[PROBLEM]: Every line with the string "width" must be copied from the entries below.

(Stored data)
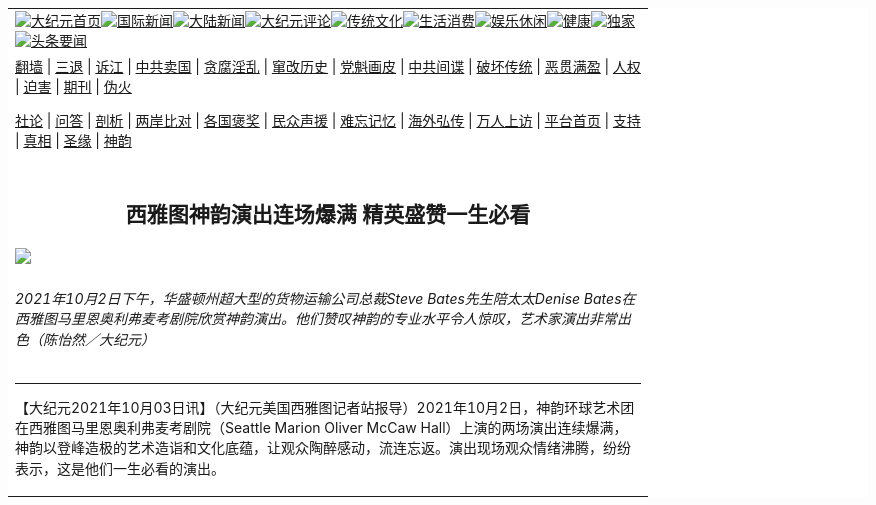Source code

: <a name="1" id="1" target="_blank"></a><span id="1"></span>
<table align=center border="0"><tr><td colspan="2" VALIGN=TOP><a href="https://github.com/axjxqy377/djy/blob/master/gb/nf1351518.md#1"><img src="https://raw.githubusercontent.com/axjxqy377/www/master/t/djy/1.jpg" title="大纪元首页" alt="大纪元首页"></a><a href="https://github.com/axjxqy377/djy/blob/master/gb/n24hr.md#1"><img src="https://raw.githubusercontent.com/axjxqy377/www/master/t/djy/3.jpg" title="国际新闻" alt="国际新闻"></a><a href="https://github.com/axjxqy377/djy/blob/master/gb/nsc413.md#1"><img src="https://raw.githubusercontent.com/axjxqy377/www/master/t/djy/4.jpg" title="大陆新闻" alt="大陆新闻"></a><a href="https://github.com/axjxqy377/djy/blob/master/gb/news392.md#1"><img src="https://raw.githubusercontent.com/axjxqy377/www/master/t/djy/5.jpg" title="大纪元评论" alt="大纪元评论"></a><a href="https://github.com/axjxqy377/djy/blob/master/gb/news2007.md#1"><img src="https://raw.githubusercontent.com/axjxqy377/www/master/t/djy/6.jpg" title="传统文化" alt="传统文化"></a><a href="https://github.com/axjxqy377/djy/blob/master/gb/news2008.md#1"><img src="https://raw.githubusercontent.com/axjxqy377/www/master/t/djy/7.jpg" title="生活消费" alt="生活消费"></a><a href="https://github.com/axjxqy377/djy/blob/master/gb/ncyule.md#1"><img src="https://raw.githubusercontent.com/axjxqy377/www/master/t/djy/8.jpg" title="娱乐休闲" alt="娱乐休闲"></a><a href="https://github.com/axjxqy377/djy/blob/master/gb/nsc1002.md#1"><img src="https://raw.githubusercontent.com/axjxqy377/www/master/t/djy/9.jpg" title="健康" alt="健康"></a><a href="https://github.com/axjxqy377/djy/blob/master/gb/nf6092.md#1"><img src="https://raw.githubusercontent.com/axjxqy377/www/master/t/djy/10a.jpg" title="独家" alt="独家"></a><a href="https://github.com/axjxqy377/djy/blob/master/gb/nf4514.md#1"><img src="https://raw.githubusercontent.com/axjxqy377/www/master/t/djy/12a.jpg" title="头条要闻" alt="头条要闻"></a></td></tr>
<tr><td colspan="2" VALIGN=TOP><a target="_blank" href="https://github.com/axjxqy377/www/blob/master/README.md?zsrh#1">翻墙</a> | <a target="_blank" href="https://github.com/axjxqy377/djy/blob/master/gb/nf5657.md#1">三退</a> | <a target="_blank" href="https://github.com/axjxqy377/djy/blob/master/gb/nf6124.md#1">诉江</a> | <a target="_blank" href="https://github.com/axjxqy377/djy/blob/master/gb/nf1176117.md#1">中共卖国</a> | <a target="_blank" href="https://github.com/axjxqy377/djy/blob/master/gb/nf5773.md#1">贪腐淫乱</a> | <a target="_blank" href="https://github.com/axjxqy377/djy/blob/master/gb/nf1176115.md#1">窜改历史</a> | <a target="_blank" href="https://github.com/axjxqy377/djy/blob/master/gb/nf1176107.md#1">党魁画皮</a> | <a target="_blank" href="https://github.com/axjxqy377/djy/blob/master/gb/nf1320400.md#1">中共间谍</a> | <a target="_blank" href="https://github.com/axjxqy377/djy/blob/master/gb/nf1176114.md#1">破坏传统</a> | <a target="_blank" href="https://github.com/axjxqy377/ntdtv/blob/master/gb/prog447_1.md#1">恶贯满盈</a> | <a target="_blank" href="https://github.com/axjxqy377/djy/blob/master/gb/ncid278.md#1">人权</a> | <a target="_blank" href="https://github.com/axjxqy377/djy/blob/master/gb/nf1176111.md#1">迫害</a> | <a target="_blank" href="https://gitlab.com/szzdlab/mh-qikan/blob/master/README.md#1">期刊</a> | <a target="_blank" href="https://github.com/axjxqy377/djy/blob/master/gb/nf5562.md#1">伪火</a></p><p><a target="_blank" href="https://github.com/axjxqy377/djy/blob/master/gb/9p.md#1">社论</a> | <a target="_blank" href="https://github.com/axjxqy377/djy/blob/master/gb/nf4378.md#1">问答</a> | <a target="_blank" href="https://github.com/axjxqy377/djy/blob/master/gb/nf5792.md#1">剖析</a> | <a target="_blank" href="https://github.com/axjxqy377/djy/blob/master/gb/nf5735.md#1">两岸比对</a> | <a target="_blank" href="https://github.com/axjxqy377/djy/blob/master/gb/nf6119.md#1">各国褒奖</a> | <a target="_blank" href="https://github.com/axjxqy377/djy/blob/master/gb/nf6120.md#1">民众声援</a> | <a target="_blank" href="https://github.com/axjxqy377/djy/blob/master/gb/nf1188594.md#1">难忘记忆</a> | <a target="_blank" href="https://github.com/axjxqy377/djy/blob/master/gb/nf3180.md#1">海外弘传</a> | <a target="_blank" href="https://github.com/axjxqy377/djy/blob/master/gb/nf5410.md#1">万人上访</a> | <a target="_blank" href="https://github.com/axjxqy377/www/blob/master/README.md?zsrh#1">平台首页</a> | <a target="_blank" href="https://github.com/axjxqy377/djy/blob/master/gb/nf4386.md#1">支持</a> | <a target="_blank" href="https://github.com/axjxqy377/djy/blob/master/gb/nf4389.md#1">真相</a> | <a target="_blank" href="https://github.com/axjxqy377/djy/blob/master/gb/nf5790.md#1">圣缘</a> | <a target="_blank" href="https://github.com/axjxqy377/djy/blob/master/gb/nf4786.md#1">神韵</a></td></tr>
<tr><td VALIGN=TOP width="626"><h2 align=center>西雅图神韵演出连场爆满 精英盛赞一生必看</h2>
<img width="600" src="https://i.epochtimes.com/assets/uploads/2021/10/id13278361-211002202223100731-600x400.jpg" />
<h6>2021年10月2日下午，华盛顿州超大型的货物运输公司总裁Steve Bates先生陪太太Denise Bates在西雅图马里恩奥利弗麦考剧院欣赏神韵演出。他们赞叹神韵的专业水平令人惊叹，艺术家演出非常出色（陈怡然／大纪元）
</h6>
<hr>
	<p>【大纪元2021年10月03日讯】（大纪元美国西雅图记者站报导）2021年10月2日，<ahref="https://www.shenyunperformingarts.org/" target="_blank" rel="noopener noreferrer">神韵</a>环球艺术团在<ahref="https://github.com/axjxqy377/djy/blob/master/gb/tag/%E8%A5%BF%E9%9B%85%E5%9B%BE%E9%A9%AC%E9%87%8C%E6%81%A9%E5%A5%A5%E5%88%A9%E5%BC%97%E9%BA%A6%E8%80%83%E5%89%A7%E9%99%A2.md#1">西雅图马里恩奥利弗麦考剧院</a>（Seattle Marion Oliver McCaw Hall）上演的两场演出连续爆满，<ahref="http://ShenYun.com" target="_blank" rel="noopener noreferrer">神韵</a>以登峰造极的艺术造诣和文化底蕴，让观众陶醉感动，流连忘返。演出现场观众情绪沸腾，纷纷表示，这是他们一生必看的演出。</p>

[THE COMPLETED TASK]:
<tr><td VALIGN=TOP width="626"><h2 align=center>西雅图神韵演出连场爆满 精英盛赞一生必看</h2>
<img width="600" src="https://i.epochtimes.com/assets/uploads/2021/10/id13278361-211002202223100731-600x400.jpg" />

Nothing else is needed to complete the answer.